- Record extracts -
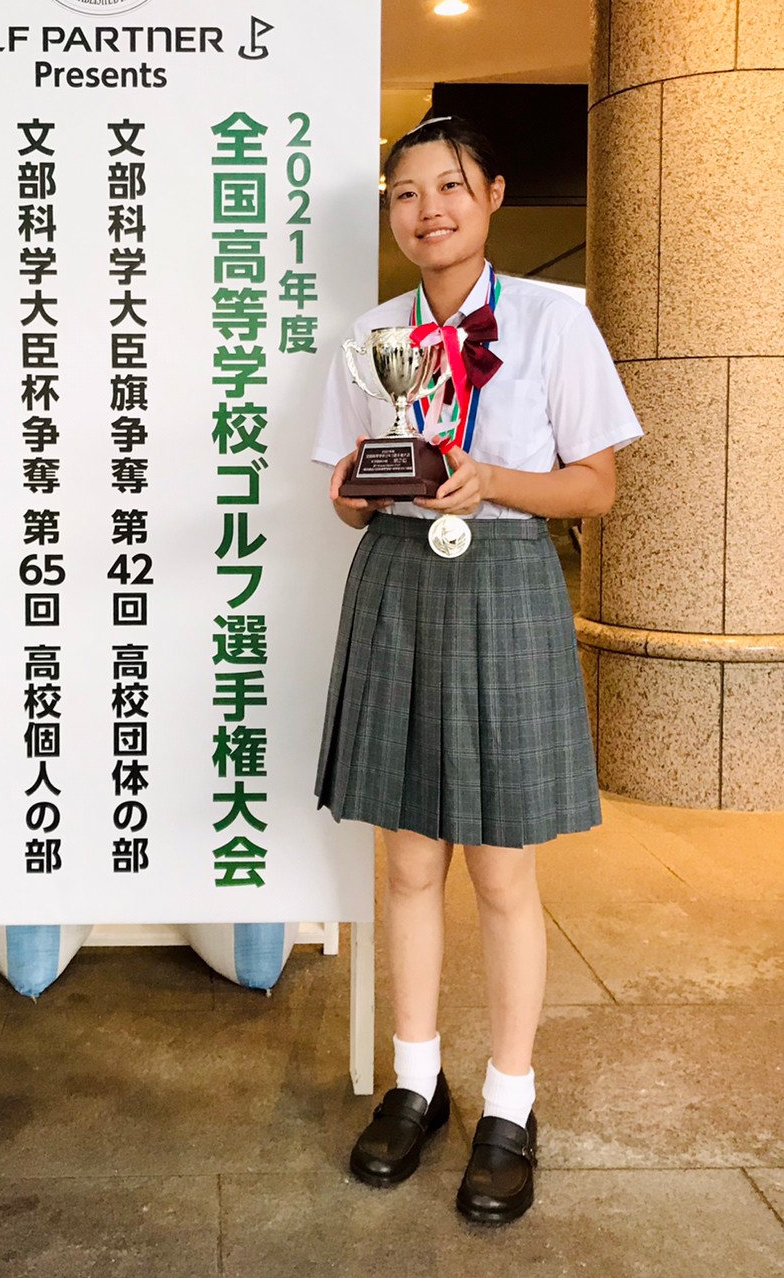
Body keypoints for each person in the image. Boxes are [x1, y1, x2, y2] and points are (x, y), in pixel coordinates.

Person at [313, 115, 642, 1225]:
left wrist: (491, 476)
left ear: (493, 192)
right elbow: (349, 492)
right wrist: (362, 488)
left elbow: (595, 485)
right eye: (405, 193)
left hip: (503, 583)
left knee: (501, 871)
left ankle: (511, 1100)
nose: (427, 210)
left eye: (448, 186)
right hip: (401, 581)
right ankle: (415, 1083)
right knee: (408, 862)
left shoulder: (555, 319)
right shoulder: (374, 334)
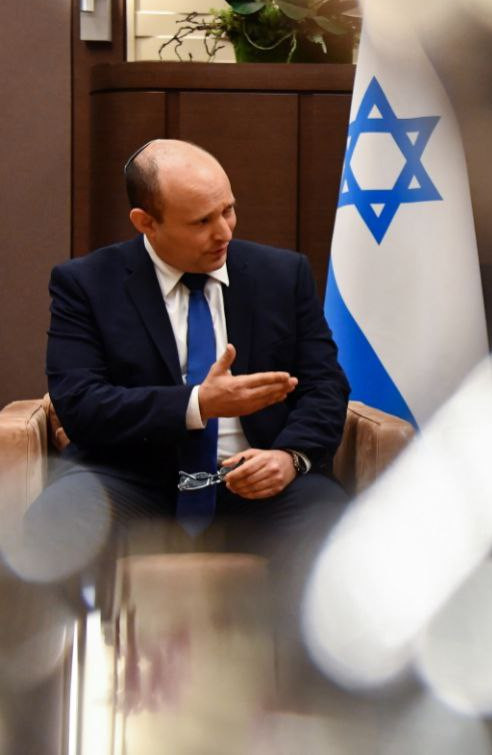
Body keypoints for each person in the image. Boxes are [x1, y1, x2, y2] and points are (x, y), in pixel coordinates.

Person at [27, 139, 350, 572]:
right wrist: (197, 404)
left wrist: (290, 458)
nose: (225, 232)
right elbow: (81, 404)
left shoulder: (282, 275)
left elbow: (325, 386)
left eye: (228, 210)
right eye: (202, 221)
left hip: (260, 481)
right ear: (146, 222)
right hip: (132, 481)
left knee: (337, 533)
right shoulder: (86, 285)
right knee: (53, 526)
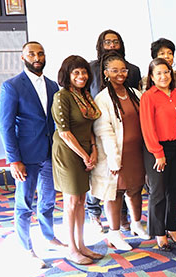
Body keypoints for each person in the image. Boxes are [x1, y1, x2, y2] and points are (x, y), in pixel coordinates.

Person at [0, 41, 65, 268]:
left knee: (48, 200)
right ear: (22, 57)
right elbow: (5, 126)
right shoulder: (12, 86)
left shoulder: (52, 85)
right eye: (31, 54)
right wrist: (13, 160)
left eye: (40, 53)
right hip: (25, 157)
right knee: (24, 203)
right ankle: (26, 248)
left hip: (49, 154)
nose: (37, 57)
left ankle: (48, 235)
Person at [90, 52, 150, 251]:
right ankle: (114, 233)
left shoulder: (134, 93)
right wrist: (114, 160)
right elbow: (104, 131)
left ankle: (136, 224)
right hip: (116, 153)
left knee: (135, 189)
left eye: (123, 70)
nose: (120, 74)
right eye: (114, 70)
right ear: (106, 73)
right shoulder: (103, 98)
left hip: (136, 152)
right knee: (114, 193)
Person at [87, 29, 142, 232]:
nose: (111, 45)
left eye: (115, 42)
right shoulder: (90, 69)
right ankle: (95, 214)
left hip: (128, 137)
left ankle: (126, 218)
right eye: (107, 42)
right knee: (104, 183)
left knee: (129, 183)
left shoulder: (133, 70)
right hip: (99, 131)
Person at [51, 55, 104, 264]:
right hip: (67, 153)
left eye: (84, 72)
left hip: (84, 151)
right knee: (71, 202)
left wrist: (93, 150)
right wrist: (85, 156)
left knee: (82, 200)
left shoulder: (85, 95)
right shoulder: (62, 96)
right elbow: (64, 132)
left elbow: (89, 125)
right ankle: (71, 249)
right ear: (68, 75)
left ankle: (82, 245)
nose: (81, 76)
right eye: (76, 73)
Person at [140, 58, 176, 251]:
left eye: (166, 72)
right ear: (151, 77)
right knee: (158, 192)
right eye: (158, 73)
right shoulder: (149, 96)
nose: (163, 76)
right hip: (156, 148)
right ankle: (159, 232)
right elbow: (147, 127)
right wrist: (158, 153)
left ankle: (172, 227)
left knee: (175, 189)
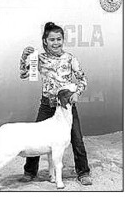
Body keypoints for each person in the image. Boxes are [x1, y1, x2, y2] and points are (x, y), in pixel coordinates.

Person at [19, 22, 93, 186]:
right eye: (52, 39)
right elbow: (24, 74)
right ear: (45, 41)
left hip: (66, 107)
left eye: (59, 39)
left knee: (77, 139)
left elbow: (82, 79)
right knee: (35, 138)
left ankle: (83, 172)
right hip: (47, 105)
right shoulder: (39, 59)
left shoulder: (70, 59)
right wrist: (24, 57)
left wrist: (77, 93)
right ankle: (30, 172)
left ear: (63, 40)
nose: (56, 42)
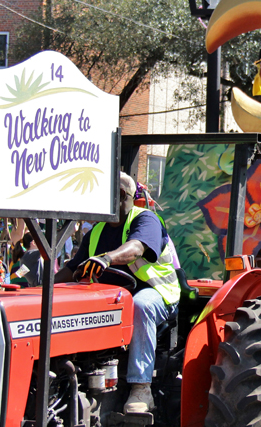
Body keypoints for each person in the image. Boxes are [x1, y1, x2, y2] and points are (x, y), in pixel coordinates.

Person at [57, 173, 179, 414]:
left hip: (157, 293)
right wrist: (42, 289)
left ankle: (141, 387)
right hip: (112, 301)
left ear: (121, 194)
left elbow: (136, 248)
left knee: (140, 305)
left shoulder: (146, 220)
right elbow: (73, 269)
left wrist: (107, 258)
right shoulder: (96, 231)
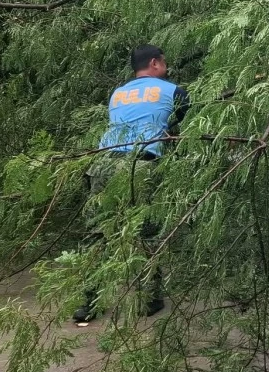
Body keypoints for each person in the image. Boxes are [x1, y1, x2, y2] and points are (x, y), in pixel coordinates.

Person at [73, 44, 190, 324]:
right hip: (141, 164)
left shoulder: (117, 93)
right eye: (165, 62)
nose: (167, 67)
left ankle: (90, 302)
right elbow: (178, 121)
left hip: (103, 164)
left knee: (97, 235)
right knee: (148, 232)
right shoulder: (173, 90)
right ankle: (150, 298)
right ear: (154, 63)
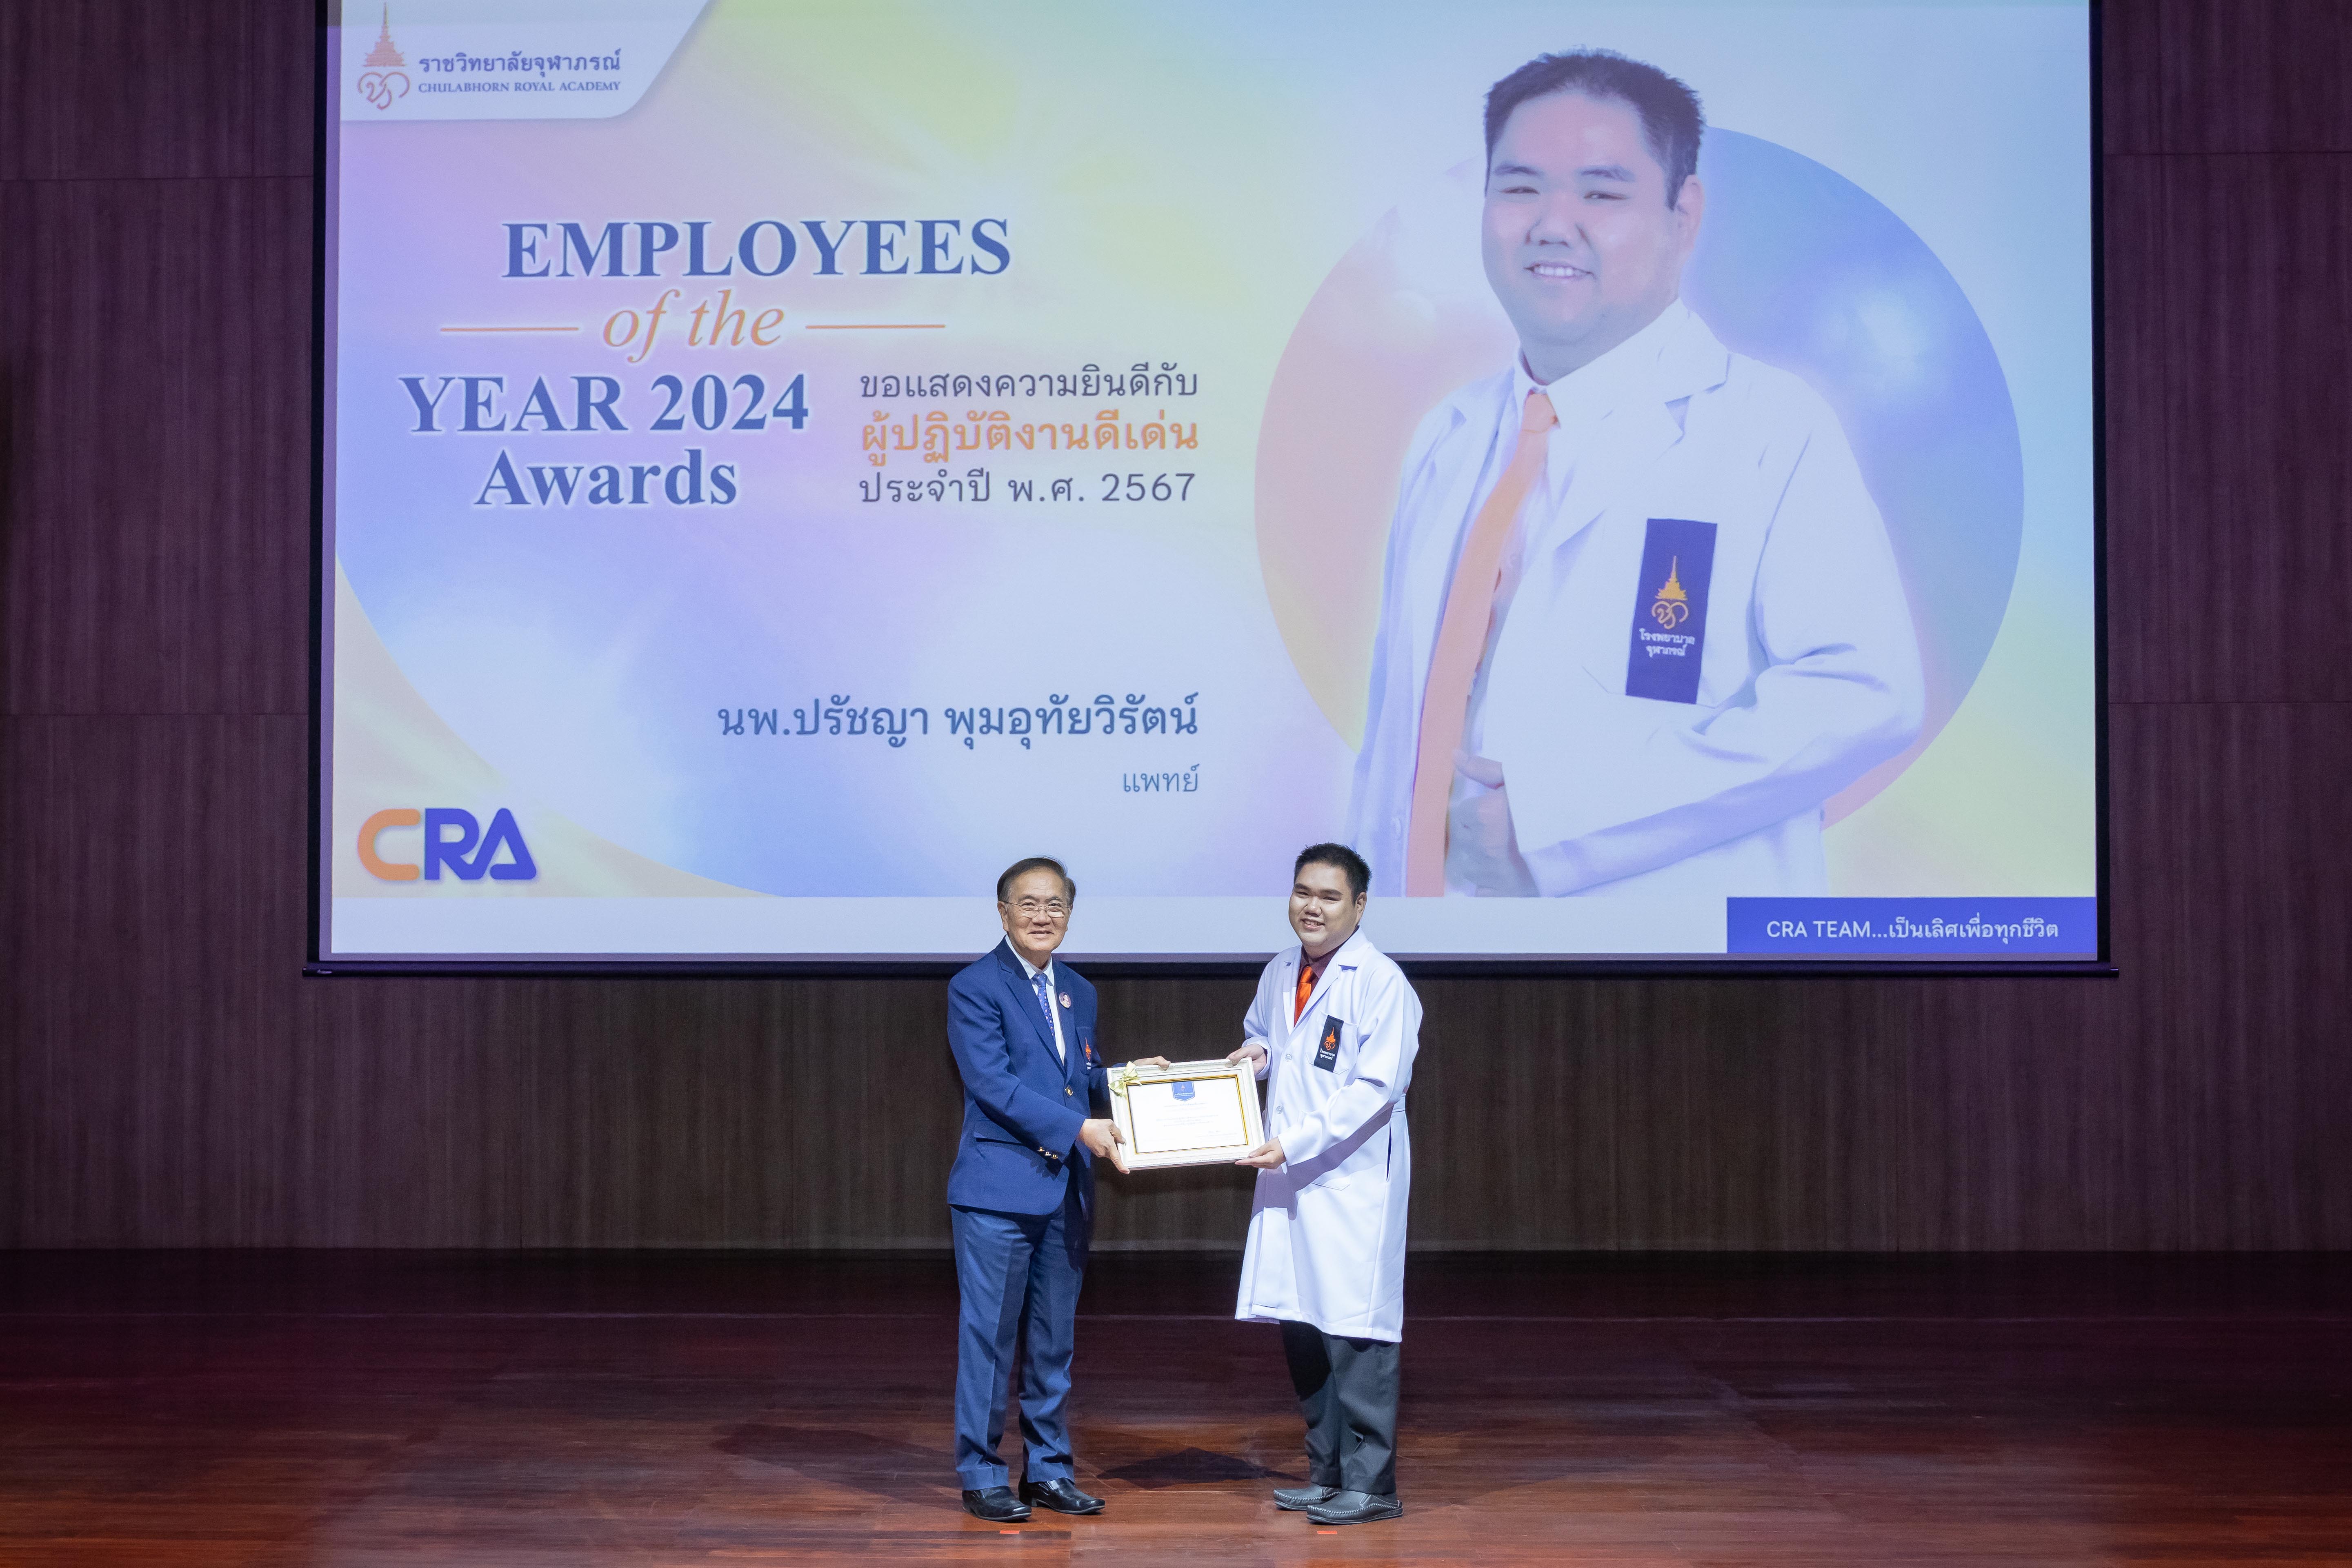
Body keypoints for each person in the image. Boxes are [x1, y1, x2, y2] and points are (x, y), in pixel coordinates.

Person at [1346, 49, 1925, 900]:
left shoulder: (1768, 429)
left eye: (1600, 194)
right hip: (1424, 948)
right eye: (1519, 188)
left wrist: (1558, 821)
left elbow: (1865, 691)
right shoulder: (1451, 433)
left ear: (1682, 215)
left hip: (1658, 958)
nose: (1552, 224)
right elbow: (1397, 736)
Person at [945, 856, 1165, 1522]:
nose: (1043, 916)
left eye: (1056, 905)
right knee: (989, 1340)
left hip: (1064, 1190)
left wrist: (1127, 1079)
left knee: (1052, 1341)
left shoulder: (1077, 989)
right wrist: (1078, 1128)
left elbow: (1076, 1078)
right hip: (997, 1192)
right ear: (1002, 912)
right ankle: (982, 1473)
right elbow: (994, 1084)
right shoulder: (974, 986)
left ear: (1069, 913)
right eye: (1029, 904)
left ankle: (1047, 1470)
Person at [1227, 843, 1423, 1527]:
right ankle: (1328, 1473)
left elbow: (1375, 1088)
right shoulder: (1282, 969)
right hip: (1290, 1173)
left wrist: (1295, 1142)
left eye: (1329, 896)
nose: (1311, 907)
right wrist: (1252, 1057)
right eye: (1302, 891)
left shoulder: (1382, 982)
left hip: (1351, 1179)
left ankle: (1372, 1485)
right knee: (1302, 1319)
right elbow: (1266, 1037)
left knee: (1354, 1327)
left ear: (1359, 905)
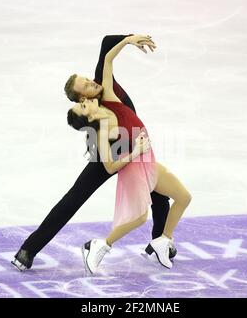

- Exercise directions -
Copy nothing but the lines above that run from the one with "right ear: (146, 222)" to the one with "right hip: (99, 131)", ends included; pictures stay out.

- Answer below -
right ear: (146, 222)
right hip: (132, 481)
left knee: (337, 533)
right shoulder: (86, 285)
right knee: (53, 526)
Body keypoints for each person in the image. Boxes are [x1, y1, x2, y2] and points are (x, y), in pixel coordinates.

Person at [0, 41, 65, 268]:
left knee: (48, 200)
right ear: (22, 57)
right elbow: (5, 126)
right shoulder: (12, 86)
left shoulder: (52, 85)
right eye: (31, 54)
right wrist: (13, 160)
left eye: (40, 53)
right hip: (25, 157)
right knee: (24, 203)
right ankle: (26, 248)
left hip: (49, 154)
nose: (37, 57)
left ankle: (48, 235)
Person at [90, 52, 150, 251]:
right ankle: (114, 233)
left shoulder: (134, 93)
right wrist: (114, 160)
right elbow: (104, 131)
left ankle: (136, 224)
right hip: (116, 153)
left knee: (135, 189)
left eye: (123, 70)
nose: (120, 74)
right eye: (114, 70)
right ear: (106, 73)
right shoulder: (103, 98)
left hip: (136, 152)
right knee: (114, 193)
Person at [87, 29, 142, 232]:
nose: (111, 45)
left eye: (115, 42)
right shoulder: (90, 69)
right ankle: (95, 214)
left hip: (128, 137)
left ankle: (126, 218)
right eye: (107, 42)
right knee: (104, 183)
left knee: (129, 183)
left shoulder: (133, 70)
right hip: (99, 131)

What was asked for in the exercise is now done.